Rachel Berry is in the same sort of new-relationship bliss that Kurt is, and she has a tremulous happy feeling in her chest that swells when she sees Finn, or even thinks about him, or the clean-soap-boy smell of him. There has been a never-ceasing flow of drama the last year and of course it's been tiring, but true to her form she's not letting herself go! She still spends every morning on the treadmill, enjoying the burn in her legs and the dragging breath in her chest. She does her vocal exercises, belting out notes that she couldn't reach a year ago, and she thinks of the lights of New York, glimmering and glittering just for her. She thinks of an audience, crying and cheering and yelling her name, their very eyes filled with her music and love of her music, and she pictures Finn there, Finn and Kurt and Blaine and Mercedes and her dads, all the wonderful people in her life right there behind her. A long time ago, she imagined Quinn Fabray there in the audience, blonde hair tumbling over her slim white shoulders, an understated but classy dress whispering of the lines of her body. When she actually got to know Quinn she realized that if Quinn was going to be anywhere near Rachel's performance, she'd be alongside her, winning the audience over with her grace and beauty. Now…now Quinn Fabray won't be in her audience at all, the closest she'll be is inhaling smoke into her lungs on the steps outside – and that does hurt, it does. But it won't do to dwell on the unhappy rebel who'd once been her fellow Glee club member. Some day Rachel Berry is going places. This isn't just a hopeless dream, this one, it's a reality and she knows it.

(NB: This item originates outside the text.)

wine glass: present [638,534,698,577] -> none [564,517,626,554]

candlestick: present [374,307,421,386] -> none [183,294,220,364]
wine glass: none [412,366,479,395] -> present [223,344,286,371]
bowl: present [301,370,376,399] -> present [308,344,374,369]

They all have their realities, they all have their places they are going. Sometimes it feels like they are just spinning around in circles in this town, moving and dancing around one another and distracting themselves from the true futility of their lives. This could be just another sultry, sticky summer, filled with procrastination and worry and the usual teenage bullshit, but the crunch is coming soon, soon high school will be ended with its Glee club and cliques and endless, pointless drama, and soon they will be thrown out into the real world, out of Lima's protective, strangling arms.

Kurt Hummel and Quinn Fabray and Rachel Berry cannot wait.

The world is there, and it is waiting, and they are racing towards it. It had better be ready.